Indians were big BlackBerry fans until just a few years ago. But once smartphones took off, they quickly turned to cheap and cheerful smartphones running Google’s Android operating system.
Instead of trying to win them back to its handsets, BlackBerry is trying to win them back to its services. According to reports in Indian newspapers, the Canadian handset manufacturer will introduce a service that allows users to operate up to nine phone numbers from a single SIM card. Quartz has asked Blackberry for comment, and will update this post with any response.
This is an acknowledgement of a large and growing market worldwide: Just under half of Android users in India have dual-SIM devices.

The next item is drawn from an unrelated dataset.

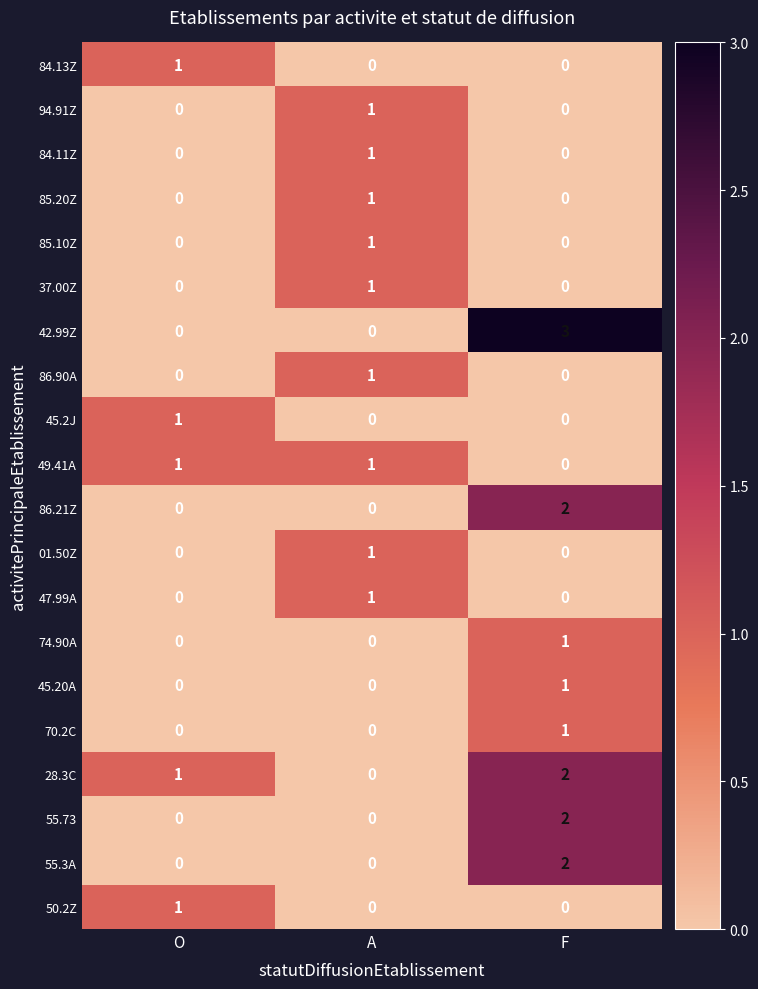

How many data points in 86.90A are above 0?

1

According to the Hindustan Times, BlackBerry’s new SIM, offered in conjunction with Idea Cellular, a mobile operator, will allow users to separate their work and personal lives, using a different number and billing plan for each while using the same physical device. The system has the benefit of working on all phones, rather than just dual-SIM devices. And it allows people to segregate different parts of their lives.
The technology that allows multiple numbers on one SIM comes from Movirtu, a London-based company Quartz profiled last summer, that BlackBerry acquired in Sept. 2014. Movirtu had just signed a deal with Airtel to bring the technology to Africa. The thinking at the time was that poor people who don’t own a physical mobile device could still have a number—and then make and receive calls on other people’s phones using their own virtual SIMs.
The other, more profitable, business of virtual SIMs, the CEO explained at the time, was to look to the West and offer the service to companies as an alternative to handing out work handsets. In recent times, employees have become more comfortable using their own devices than company-issued ones. But companies may still prefer if the numbers belong to the firm—and can be cancelled when an employees leaves.